Each 2U node of the cluster is based on the OpenPower systems design codenamed “Minsky” and runs on two 3.62GHz Power8+ eight-core processors and four Nvidia Tesla P100 SXM2 GPUs based on the company’s “Pascal” architecture and aimed at such modern workloads as artificial intelligence and climate predictions. The GPUs are hooked into the CPUs via Nvidia’s NVLink high-speed interconnect, and the nodes use Mellanox Technologies’ EDR 100 Gb/s Infiniband interconnects as well as 1 Gigabit Ethernet networking. Each node offers a maximum performance of 22 TFlops. In total, the cluster runs on 10,800 Power8+ cores, with 11,520GB of memory and SSD SATA and NVMe drives for storage. It runs the CentOS Linux operating system
The Minsky nodes are designed to be air-cooled, but to increase the power efficiency of the system, E4 is leveraging technology that uses direct hot-water cooling – at between 35 and 40 degrees Celsius – for the CPUs and GPUs, with cooling capacity of 40 kW. Each rack includes an independent liquid-liquid or liquid/air heat exchanger unit with redundant pumps, and the compute nodes are connected to the heat exchange via pipes and a side bar for water distribution. E4 officials estimate that this technology can extract about 80 percent of heat generated by the nodes.

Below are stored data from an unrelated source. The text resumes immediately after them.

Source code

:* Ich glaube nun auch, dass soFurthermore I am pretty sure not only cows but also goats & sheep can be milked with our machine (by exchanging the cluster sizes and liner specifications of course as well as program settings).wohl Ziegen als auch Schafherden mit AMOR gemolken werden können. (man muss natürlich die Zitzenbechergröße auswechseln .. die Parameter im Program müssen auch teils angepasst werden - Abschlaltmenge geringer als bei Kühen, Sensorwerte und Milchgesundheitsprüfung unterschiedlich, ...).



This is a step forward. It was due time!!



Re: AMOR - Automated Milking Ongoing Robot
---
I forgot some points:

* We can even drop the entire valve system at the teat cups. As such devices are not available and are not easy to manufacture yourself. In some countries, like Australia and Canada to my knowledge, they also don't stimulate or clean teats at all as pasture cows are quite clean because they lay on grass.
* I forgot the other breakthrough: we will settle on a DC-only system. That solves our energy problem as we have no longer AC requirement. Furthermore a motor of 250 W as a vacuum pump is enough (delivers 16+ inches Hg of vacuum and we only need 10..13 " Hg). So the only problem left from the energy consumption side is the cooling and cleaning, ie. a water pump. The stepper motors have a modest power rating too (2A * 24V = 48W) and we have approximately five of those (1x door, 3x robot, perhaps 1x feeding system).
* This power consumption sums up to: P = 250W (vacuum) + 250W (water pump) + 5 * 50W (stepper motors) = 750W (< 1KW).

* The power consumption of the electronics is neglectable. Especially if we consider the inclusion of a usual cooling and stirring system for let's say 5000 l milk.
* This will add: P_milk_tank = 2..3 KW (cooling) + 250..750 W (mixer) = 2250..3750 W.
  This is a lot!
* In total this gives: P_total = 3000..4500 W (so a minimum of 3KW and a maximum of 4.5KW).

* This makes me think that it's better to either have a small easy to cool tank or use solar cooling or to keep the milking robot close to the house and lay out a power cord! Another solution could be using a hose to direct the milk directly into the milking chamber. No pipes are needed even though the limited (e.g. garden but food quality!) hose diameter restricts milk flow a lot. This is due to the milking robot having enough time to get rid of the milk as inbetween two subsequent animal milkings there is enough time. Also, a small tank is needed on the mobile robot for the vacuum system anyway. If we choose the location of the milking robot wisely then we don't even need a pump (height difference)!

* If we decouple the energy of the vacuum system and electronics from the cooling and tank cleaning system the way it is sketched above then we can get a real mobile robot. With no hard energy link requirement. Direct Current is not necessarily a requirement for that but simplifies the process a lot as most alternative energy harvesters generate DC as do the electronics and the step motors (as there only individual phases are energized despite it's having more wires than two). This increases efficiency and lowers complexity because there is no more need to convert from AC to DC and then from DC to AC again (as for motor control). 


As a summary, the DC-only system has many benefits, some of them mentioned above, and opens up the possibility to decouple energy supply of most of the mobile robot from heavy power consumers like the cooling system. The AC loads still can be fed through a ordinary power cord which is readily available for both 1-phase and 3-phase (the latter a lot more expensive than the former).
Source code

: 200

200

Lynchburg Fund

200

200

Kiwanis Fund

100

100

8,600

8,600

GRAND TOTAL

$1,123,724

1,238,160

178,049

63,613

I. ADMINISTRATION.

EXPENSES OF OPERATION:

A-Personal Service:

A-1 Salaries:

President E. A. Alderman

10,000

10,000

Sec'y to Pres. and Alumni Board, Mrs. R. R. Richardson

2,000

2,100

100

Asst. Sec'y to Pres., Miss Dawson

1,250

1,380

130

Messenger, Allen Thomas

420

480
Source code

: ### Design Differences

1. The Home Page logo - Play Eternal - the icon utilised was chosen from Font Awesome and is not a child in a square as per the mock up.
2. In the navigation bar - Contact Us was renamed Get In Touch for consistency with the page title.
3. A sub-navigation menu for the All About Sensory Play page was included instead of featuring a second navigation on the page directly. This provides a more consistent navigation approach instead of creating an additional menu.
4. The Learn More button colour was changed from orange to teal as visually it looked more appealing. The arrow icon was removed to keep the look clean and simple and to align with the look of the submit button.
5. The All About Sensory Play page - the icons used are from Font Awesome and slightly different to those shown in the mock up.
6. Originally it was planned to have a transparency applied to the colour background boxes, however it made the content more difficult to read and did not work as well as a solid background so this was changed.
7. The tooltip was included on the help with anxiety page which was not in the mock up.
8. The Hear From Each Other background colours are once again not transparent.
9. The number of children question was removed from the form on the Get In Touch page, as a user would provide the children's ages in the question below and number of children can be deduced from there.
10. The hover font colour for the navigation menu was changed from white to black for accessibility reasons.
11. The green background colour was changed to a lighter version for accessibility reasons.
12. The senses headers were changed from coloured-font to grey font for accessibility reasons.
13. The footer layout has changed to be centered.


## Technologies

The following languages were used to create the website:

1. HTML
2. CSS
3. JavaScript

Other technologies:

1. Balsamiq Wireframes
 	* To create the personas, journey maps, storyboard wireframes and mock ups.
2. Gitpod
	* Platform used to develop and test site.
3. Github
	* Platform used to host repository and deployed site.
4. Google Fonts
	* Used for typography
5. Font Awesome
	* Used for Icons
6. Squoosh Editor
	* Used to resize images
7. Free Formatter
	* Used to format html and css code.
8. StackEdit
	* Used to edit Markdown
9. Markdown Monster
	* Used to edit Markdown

The chassis is custom-built and based on the OpenRack form factor.
Power efficiency is further enhanced by software developed in conjunction with the University of Bologna that enables fine-grain measuring and monitoring of power consumption by the nodes and the system as a whole through data collected from components like the CPUs, GPUs, memory components and fans. There also is the ability to cap the amount of power used and schedule tasks based on the amount of power being consumed and to profile the power an application uses, according to the vendor. A dedicated power monitor interface – based on the BeagleBone Black Board, an open-source development platform – enables frequent direct sampling from the power backplane and integrates with the system-level power management software.
DAVIDE takes advantage of other IBM technologies, including IBM XL compilers, ESSL math library and Spectrum MPI, and APIs enable developers to tune the cluster’s performance and power consumption.
E4 currently is making DAVIDE available to some users for just jobs as porting applications and profiling energy consumption.